The size of information in the computer is measured in kilobytes, megabytes, and gigabytes. In this section, we'll look at common sizes you would see in real life.

Character building: any thinking person today should have a rough idea of what KB, MB and GB are.

Kilobyte or KB

One kilobyte (KB) is a collection of about 1000 bytes. A page of ordinary roman alphabetic text takes about 2 kilobytes to store (about one byte per letter). A typical short email would also take up just 1 or 2 kilobytes. Text is one of the most naturally compact types of data at about one byte required to store each letter. In non-roman alphabets, such as Kanji, the storage takes up 2 or 4 bytes per "letter" which is still pretty compact compared to audio and images.

Megabyte or MB

One megabyte is about 1 million bytes (or about 1000 kilobytes). An MP3 audio file of a few minutes or a 10 million pixel image from a digital camera would typically take up few megabytes. The rule of thumb for MP3 audio is that 1 minute of audio takes up about 1 megabyte. Audio and image and video data typically stored in "compressed" form, MP3 being an example. We'll talk about how compression works later. A data CD disk stores about 700 MB. The audio on a CD is not compressed, which is why it takes so much more space than the MP3. The series of bits are represented as spiral path of tiny pits in the silver material in the disk. Imagine that each pit is interpreted as a 0, and the lack of a pit is a 1 as the spiral sequence is read. Fun fact: the whole spiral on a CD is over 5km long.

Gigabyte or GB

One gigabyte (GB) is about 1 billion bytes, or 1 thousand megabytes. A computer might have 4 GB of RAM. A flash memory card used in a camera might store 8 GB. A DVD movie is roughly 4-8 GB.

Terabyte or TB

One terabyte (TB) is about 1000 gigabytes, or roughly 1 trillion bytes. You can buy 1 TB and 2 TB hard drives today, so we are just beginning the time when this term comes in to common use. Gigabyte used to be an exotic term too, until Moore's law made it common.

Gigahertz - Speed, not Bytes

One gigahertz is 1 billion cycles per second (a megahertz is a million cycles per second). Gigahertz is a measure of speed, very roughly the rate that at a CPU can do its simplest operation per second. Gigahertz does not precisely tell you how quickly a CPU gets work done, but it is roughly correlated. Higher gigahertz CPUs also tend to be more expensive to produce and they use more power (and as a result give off more heat) .. a challenge for putting fast CPUs in small devices like phones. The ARM company is famous for producing chips that are very productive with minimal power and heat. Almost all cell phones currently use ARM CPUs.

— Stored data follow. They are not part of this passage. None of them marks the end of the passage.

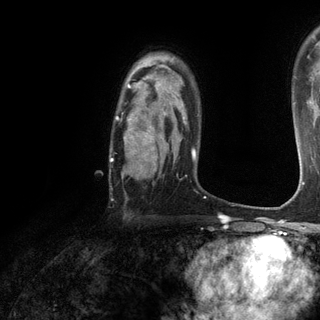
Breast MRI (dynamic contrast-enhanced), one axial slice; position 90 of 120 along the scan axis; cropped to one breast; dynamic contrast-enhanced series, time point 2 of 6 at this slice position (early post-contrast); 3 T; TE 2.8 ms, TR 7.2 ms; 320 × 320 image matrix, field of view 225 × 225 mm. Female patient.
Outlined on this slice (semi-automatically segmented with operator editing):
- enhancing-tissue mask used for the functional tumour volume (all voxels passing the contrast-enhancement thresholds inside the analysis volume; usually the tumour): bounding box (x1, y1, x2, y2) in pixels: (110, 77, 182, 161)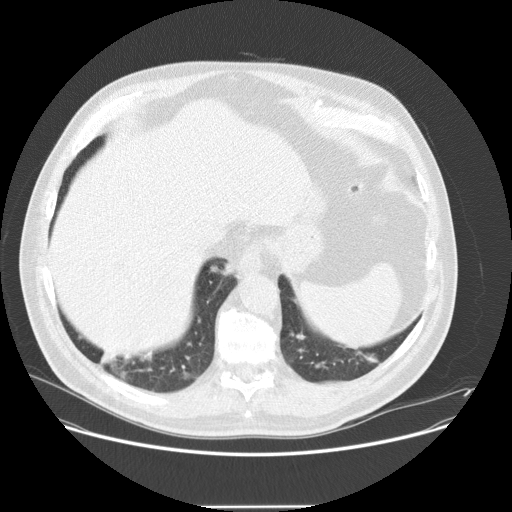
Low-dose screening chest CT, axial slice, first (baseline) screen, lung window (W 1500 / L -600 HU), 2.5 mm slice thickness, 120 kVp, slice 107 of 143 in the series. Male, age 61 years at enrolment. Current smoker at enrolment.
• 3 lesions marked by an expert reader on this slice (largest first), bounding box [x1, y1, x2, y2] px = [91, 339, 146, 389]; [199, 251, 243, 292]; [166, 356, 206, 393].
• The screening reader recorded 2 non-calcified nodules or masses ≥4 mm on this exam; which of them these boxes mark is not recorded.
• Official screen result: positive, change unspecified: nodule(s) >= 4 mm or enlarging nodule(s), mass(es), or other non-specific abnormalities suspicious for lung cancer.
• Lung cancer was diagnosed 41 days after this screen: bronchiolo-alveolar carcinoma, mucinous, right lower lobe, well differentiated (G1), stage IV (AJCC 6th edition), 23 mm at pathology.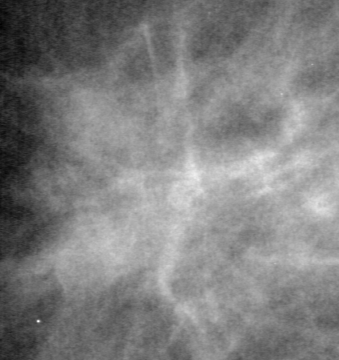
Region of interest cut from a scanned film mammogram (one marked finding); left breast; CC view; BI-RADS breast density category 2 (scale 1–4).
Finding: mass, shape irregular, margins spiculated; BI-RADS assessment category 5; pathology result (as recorded, not read from the image): malignant.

Kilobyte / Megabyte / Gigabyte Word Problems

You should be comfortable doing simple arithmetic to figure MB / GB sizes, just as you should be able to do basic computations with inches and pounds (or meters and kilos).

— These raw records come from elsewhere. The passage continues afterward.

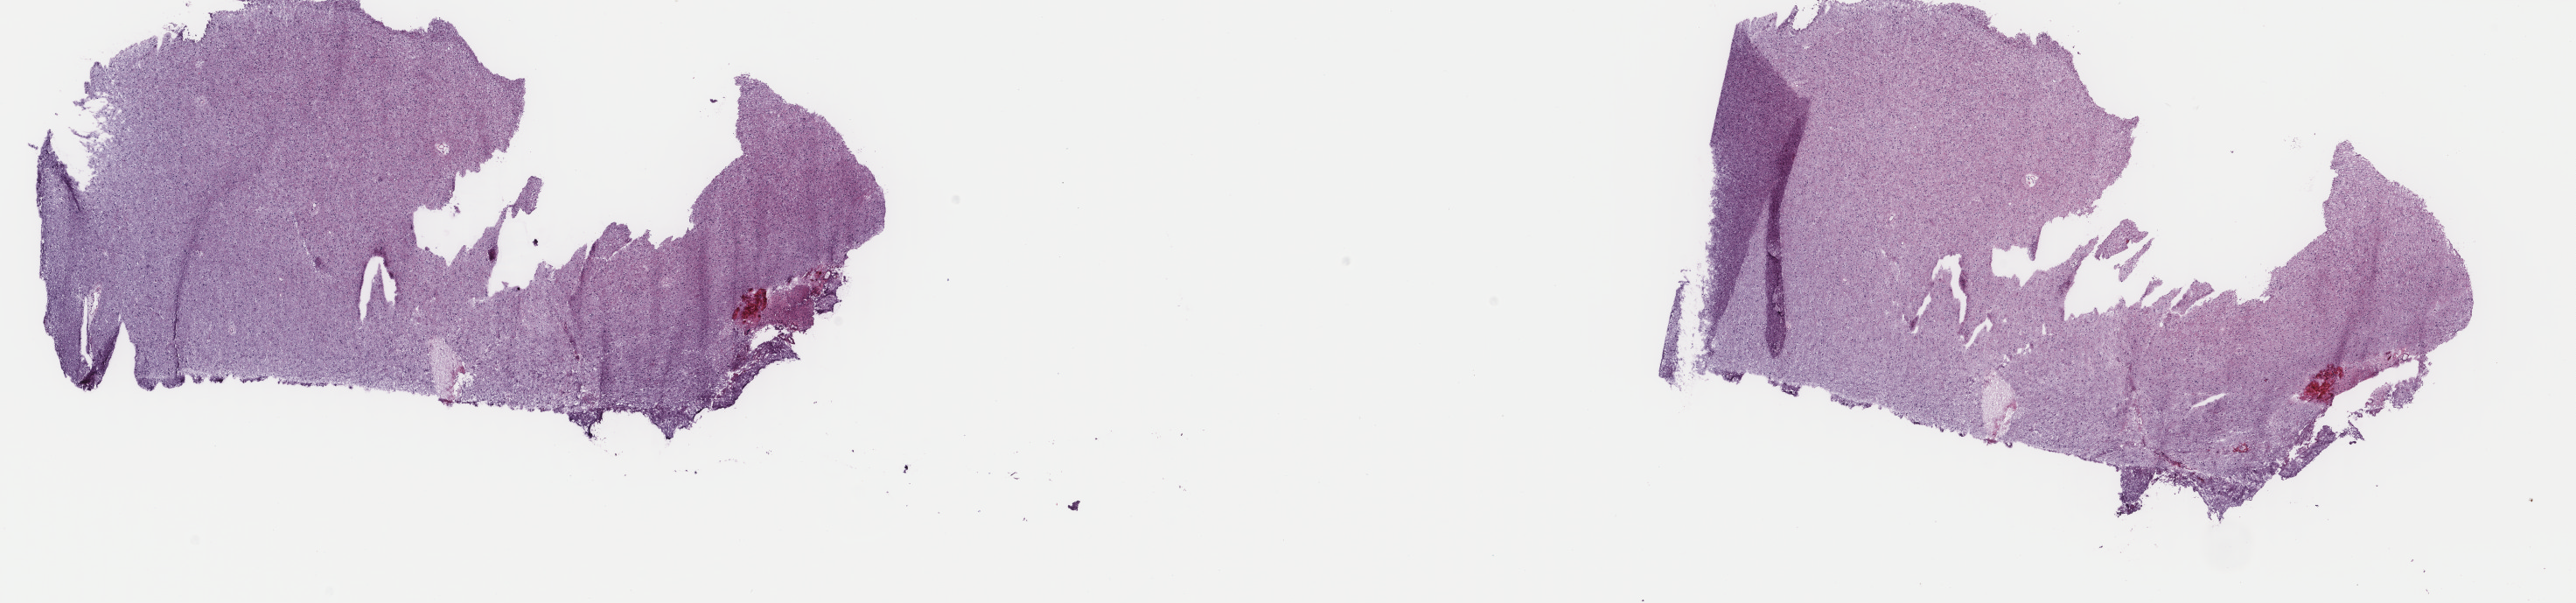
Hematoxylin and eosin (H&E) stained whole-slide image — low-resolution overview of the scanned area, about 23.4 x 5.5 mm, frozen section from the top of the tissue portion, primary tumour sample from the brain. Patient: female, age at initial diagnosis 23 years. Histologic grade: G2 (moderately differentiated). Composition of this section per pathologist review: tumour cells 50%, tumour nuclei 80%, normal cells 10%, stromal cells 40%, necrosis 0%. Inflammatory infiltration, as recorded: lymphocyte infiltration 0%, monocyte infiltration 0%, neutrophil infiltration 0%.
Histologic diagnosis: Mixed glioma (cerebrum).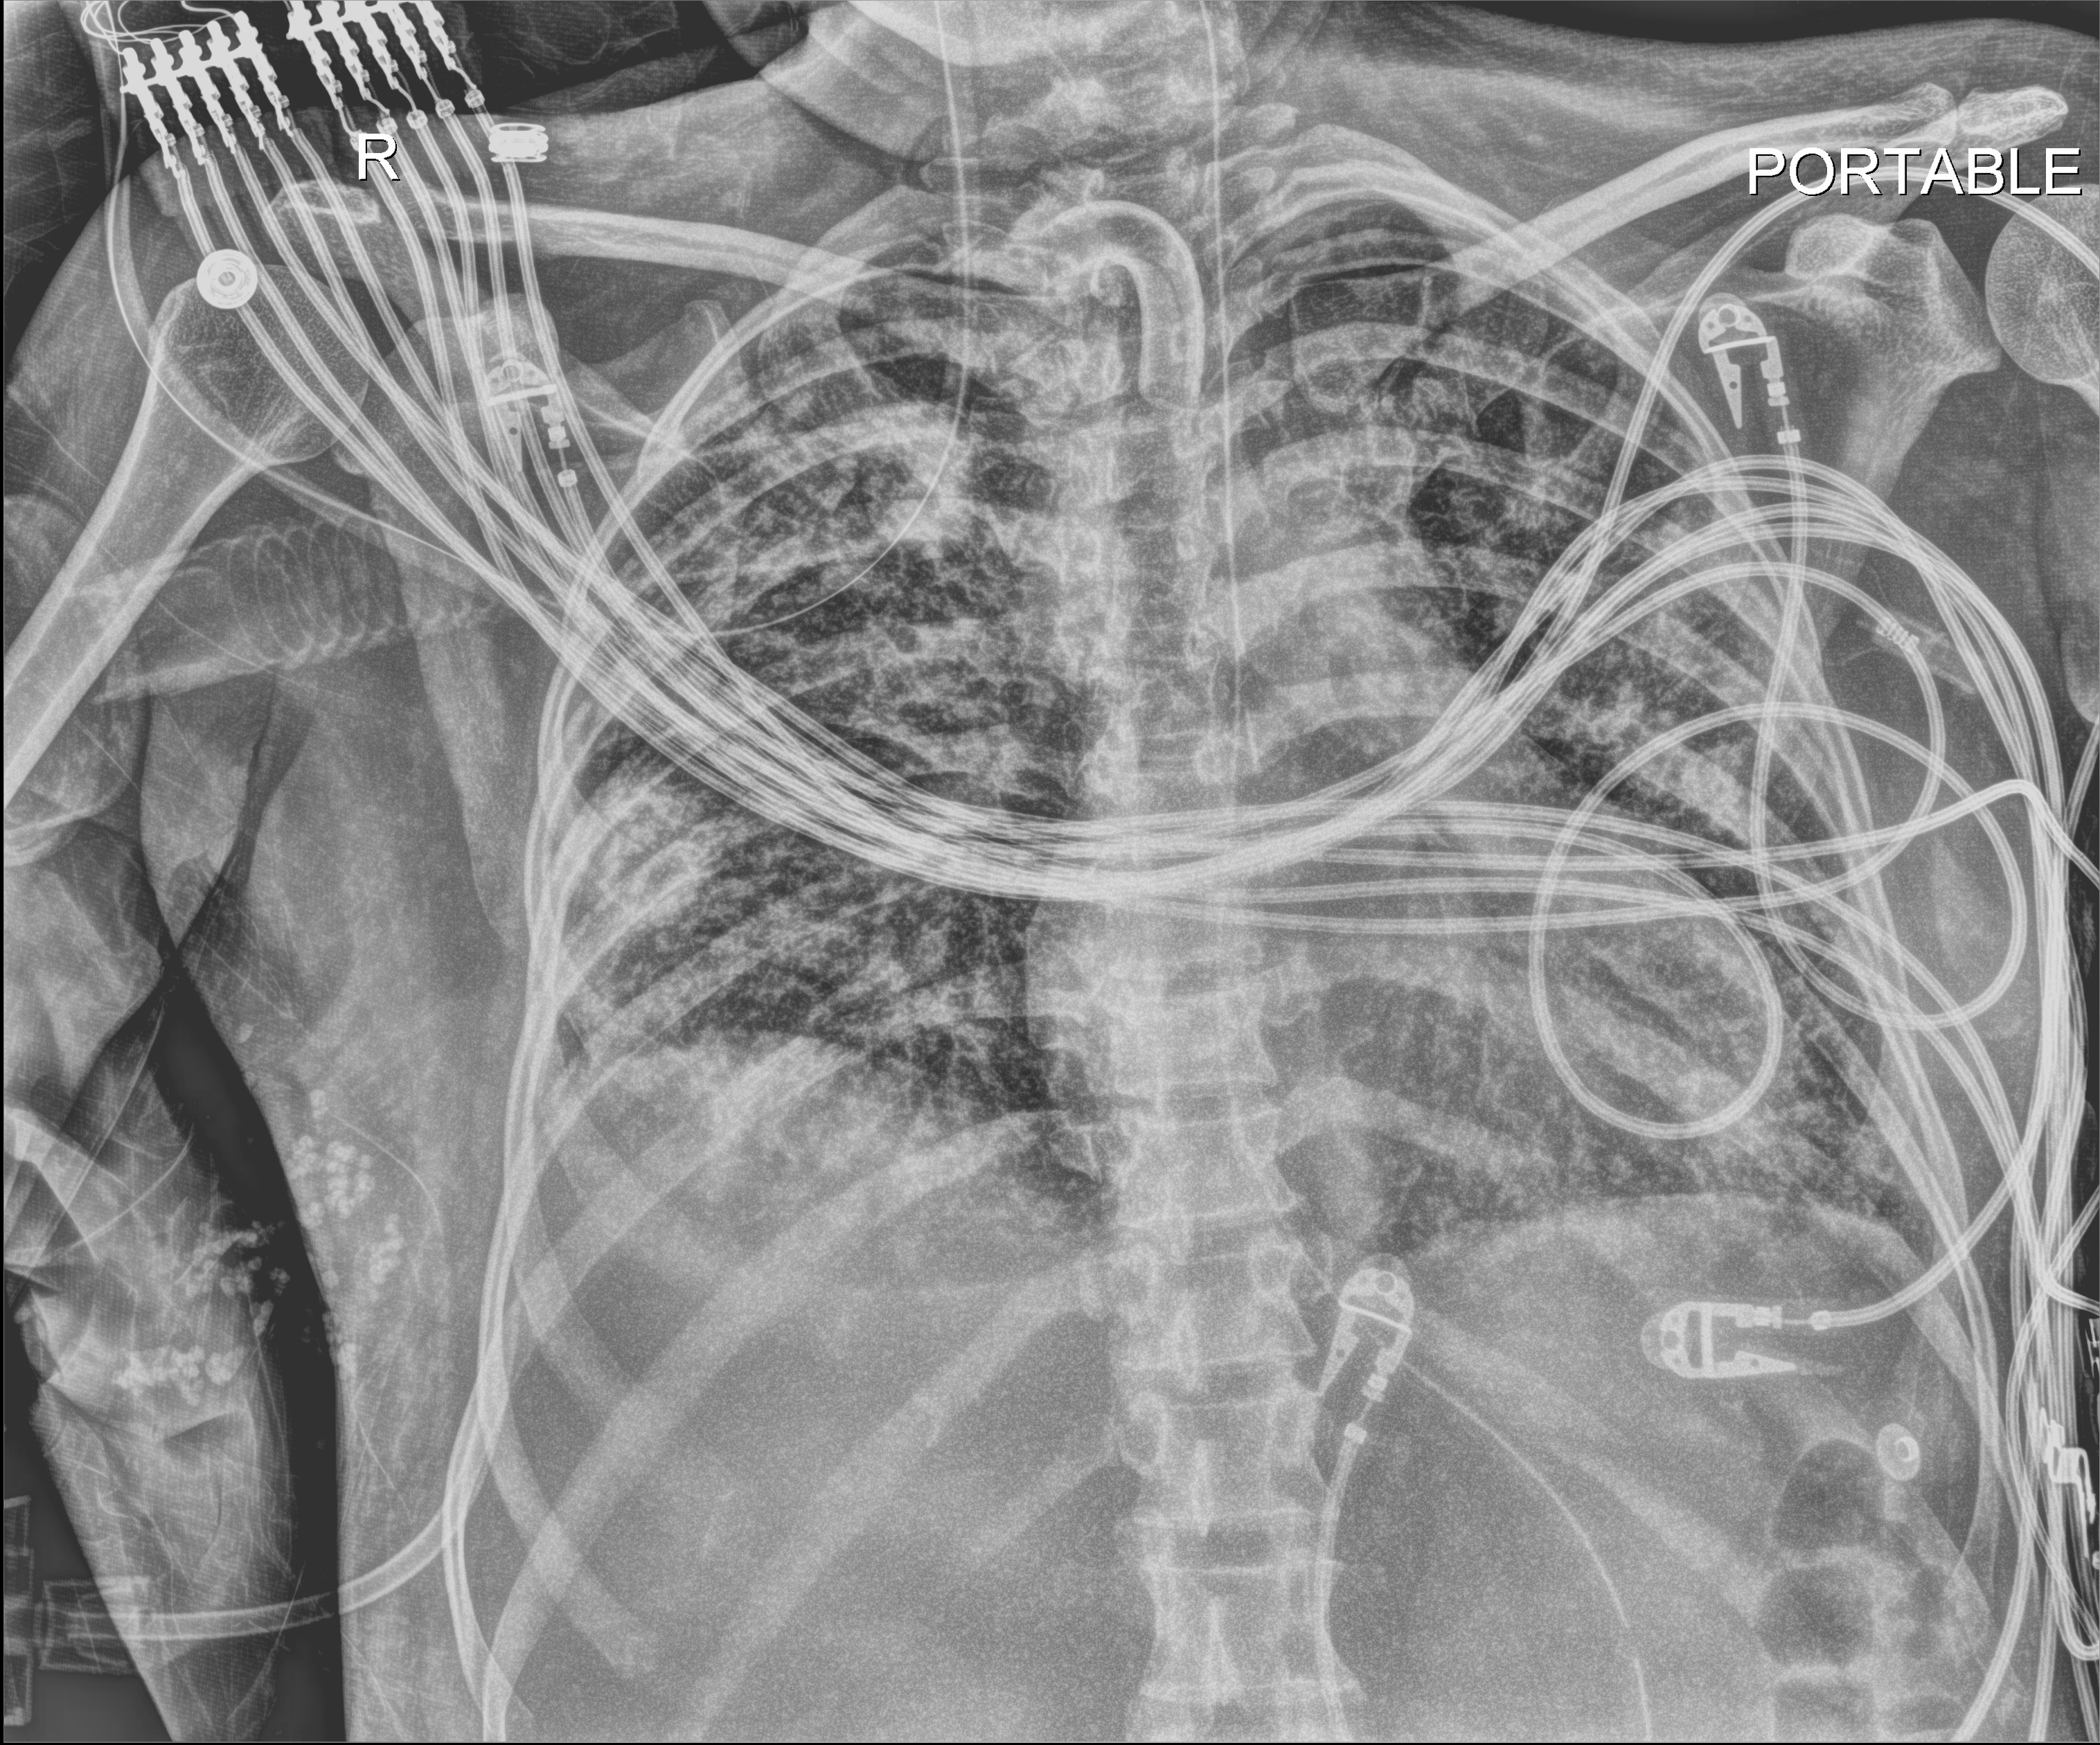
Portable chest radiograph, anteroposterior (AP) projection. Female patient hospitalised with COVID-19, age 18–59 years.
Admission-level facts for this patient (not findings on this image; timing relative to this image not recorded):
- smoking status (admission record): former
- diabetes (admission record): no
- admitted to intensive care during this hospital stay: yes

Alice has 600 MB of data. Bob has 700 MB of data. Will it all fit on Alice's 2 GB thumb drive?
Yes it fits: 600 MB + 700 MB is 1300 MB. 1300 MB is 1.3 GB, so it will fit on the 2 GB drive no problem. Equivalently we could say that the 2 GB drive has space for 2000 MB, so the 1300 MB fits.
Alice has 100 small images, each of which is 500 KB. How much space do they take up overall in MB?
100 times 500 KB is 50000 KB, which is 50 MB.
Your ghost hunting group is recording the sound inside a haunted Stanford classroom for 20 hours as MP3 audio files. About how much data will that be, expressed in GB?
MP3 audio takes up about 1 MB per minute. 20 hours, 60 minutes/hour, 20 * 60 yields 1200 minutes. So that's about 1200 MB, which is 1.2 GB.
Suppose we have an image which is 800 pixels by 600 pixels. Each pixel has its own red, green, and blue values, each stored in 1 byte. How many bytes are required to store the whole image in RAM?
800 x 600 is 480,000 pixels. Each pixel takes 3 bytes (one byte each for red/green/blue), so 480,000 * 3 is 1,440,000 bytes overall, i.e. about 1.4 MB, which is the space required for the image in RAM. On disk, you will notice that .jpg files takes up much less space than that; this is due to "compression" which is a very effective space-reduction technique for image and audio data - a future topic.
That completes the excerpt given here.